::: Textauszug :::
Alterzbischof zum Papstbesuch in Litauen

"Worte des Papstes können Hoffnung wecken"

Sigitas Tamkevičius wurde als junger Priester vom Sowjetregime verfolgt und war später Erzbischof von Kaunas in Litauen. Wie steht es um die litauische Kirche und wird es mit dem Papstbesuch einen "Franziskus-Effekt" geben?

Erzbischof Sigitas Tamkevičius SJ  / © Markus Nowak (Markus Nowak)
Erzbischof Sigitas Tamkevičius SJ / © Markus Nowak ( Markus Nowak )

Markus Nowak (Journalist): Papst Franziskus reist am 22. September nach Litauen und wird am 23. einen großen Gottesdienst in Kaunas, ihrem Erzbistum, halten. Welche Erwartungen haben die Litauer an den Papstbesuch?

Erzbischof em. Sigitas Tamkevičius: Als Johannes Paul II. vor 25 Jahren Litauen besuchte, hat er unserem Volk Anerkennung ausgesprochen für die Ausdauer, die wir in der Sowjetzeit gezeigt haben. Zugleich hat er uns auch Wege in die Zukunft gewiesen. Mittlerweile haben wir mehr als 25 Jahre in Freiheit gelebt und erwarten nun Papst Franziskus. Vielleicht wird er ansprechen, was wir in dieser Zeit hätten noch mehr machen sollen.

Nowak: Was könnte das sein?

Tamkevičius: In den 25 Jahren haben wir zwar viel erreicht; es wurden viele kirchliche Strukturen geschaffen. Auch wurde viel im Ausbildungsbereich gemacht, etwa 25 Prozent der Schüler besucht zum Beispiel den Religionsunterricht. Uns bereitet aber die Situation der Berufungen Sorge. Den Rückgang von Seminaristen, den wir vor 25 Jahren in den westlichen Staaten gesehen haben, erleben wir nun auch bei uns in Litauen. Die Freiheit hat sehr viel Positives mit sich gebracht, aber nicht immer konnten wir sie verantwortlich ausnutzen. Ein Teil der Gesellschaft etwa ist mit dem politischen Leben unzufrieden.

Tamkevičius: Der Papst könnte sich an die litauische Jugend wenden. Weil viele junge Menschen emigrieren auf der Suche nach einem besseren Leben. Der Papst könnte sie ermuntern, hier zu bleiben und hier etwas aufbauen.
::: Übungsmaterial :::
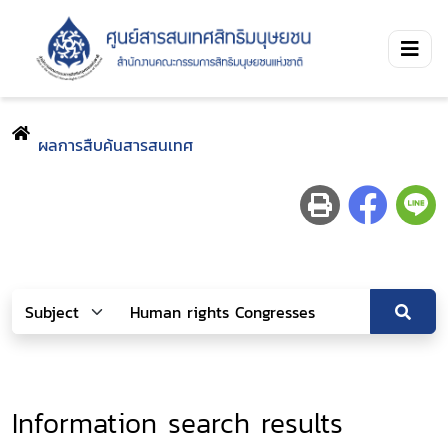
ผลการสืบค้นสารสนเทศ
Information search results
:::
▶ Arbeitsauftrag: Gib den Textauszug von "Nowak: Was könnte" bis einschließlich "hier etwas aufbauen." wieder und ersetze dabei "Religionsunterricht" durch "Ethikunterricht". Das Material ist eigenständig und vom Textauszug getrennt.

▶ Lösung:
Nowak: Was könnte das sein?

Tamkevičius: In den 25 Jahren haben wir zwar viel erreicht; es wurden viele kirchliche Strukturen geschaffen. Auch wurde viel im Ausbildungsbereich gemacht, etwa 25 Prozent der Schüler besucht zum Beispiel den Ethikunterricht. Uns bereitet aber die Situation der Berufungen Sorge. Den Rückgang von Seminaristen, den wir vor 25 Jahren in den westlichen Staaten gesehen haben, erleben wir nun auch bei uns in Litauen. Die Freiheit hat sehr viel Positives mit sich gebracht, aber nicht immer konnten wir sie verantwortlich ausnutzen. Ein Teil der Gesellschaft etwa ist mit dem politischen Leben unzufrieden.

Tamkevičius: Der Papst könnte sich an die litauische Jugend wenden. Weil viele junge Menschen emigrieren auf der Suche nach einem besseren Leben. Der Papst könnte sie ermuntern, hier zu bleiben und hier etwas aufbauen.